Published Friday, October 22, 2004

The Society of Environmental Journalists has awarded Bee reporter Tom Knudson first place for outstanding in-depth reporting for his series of stories, "State of Denial."

Knudson's coverage, honored Wednesday at the society's annual conference in Pittsburgh, was among 24 print, broadcast and Internet stories chosen for recognition in nine categories.

"State of Denial," which ran as a special section on April 27, 2003, traced resources consumed prolifically in California - namely gasoline and lumber - back to their sources, contrasting the environmental destruction in those countries with the state's protection of its own environment. Judges called the series "a strikingly original series that invited Californians to take a look at their lifestyle support system."

"Traveling from the rain forests of Ecuador, where oil rigs scar the land and people, to the boreal forests of Canada, where loggers leave clear-cut swaths of destruction, Knudson made his readers eyewitnesses to the costs of their hunger for oil and timber," they wrote.

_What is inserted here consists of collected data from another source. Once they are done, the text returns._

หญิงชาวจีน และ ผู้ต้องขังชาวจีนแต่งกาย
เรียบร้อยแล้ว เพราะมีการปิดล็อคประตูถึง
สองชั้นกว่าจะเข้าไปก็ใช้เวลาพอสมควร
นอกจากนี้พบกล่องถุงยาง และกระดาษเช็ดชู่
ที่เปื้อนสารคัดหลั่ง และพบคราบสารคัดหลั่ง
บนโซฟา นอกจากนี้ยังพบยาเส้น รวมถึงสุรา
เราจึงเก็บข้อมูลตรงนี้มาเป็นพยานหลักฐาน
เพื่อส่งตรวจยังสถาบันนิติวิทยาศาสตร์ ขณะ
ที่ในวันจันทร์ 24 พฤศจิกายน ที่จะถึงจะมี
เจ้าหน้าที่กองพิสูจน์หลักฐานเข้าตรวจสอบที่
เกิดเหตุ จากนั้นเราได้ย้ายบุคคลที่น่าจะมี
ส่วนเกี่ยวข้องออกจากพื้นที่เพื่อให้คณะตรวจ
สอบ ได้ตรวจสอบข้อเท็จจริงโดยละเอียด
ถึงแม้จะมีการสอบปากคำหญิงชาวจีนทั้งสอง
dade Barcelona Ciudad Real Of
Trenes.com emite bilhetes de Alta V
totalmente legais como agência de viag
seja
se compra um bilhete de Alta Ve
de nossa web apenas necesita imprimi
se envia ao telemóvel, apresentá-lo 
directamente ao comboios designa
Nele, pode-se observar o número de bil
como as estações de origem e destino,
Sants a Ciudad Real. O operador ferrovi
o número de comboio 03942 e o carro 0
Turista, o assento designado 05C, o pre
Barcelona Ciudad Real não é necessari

The judges took particular note of the way Knudson turned "the critical eye inward" by reporting on clear-cutting controversies in Canadian forests where The McClatchy Co., The Bee's parent, gets some of its newsprint.

The Society of Environmental Journalists was founded by journalists in 1990 and today has more than 1,500 members. Its goal is to improve "the accuracy, quality and prominence of reporting on complex and often-controversial environmental topics."

The Naples Daily News in Florida took second place for a group project about the Gulf of Mexico and third place went to reporters David Ottawa and Joe Stephens at the Washington Post for an investigative series about The Nature Conservancy.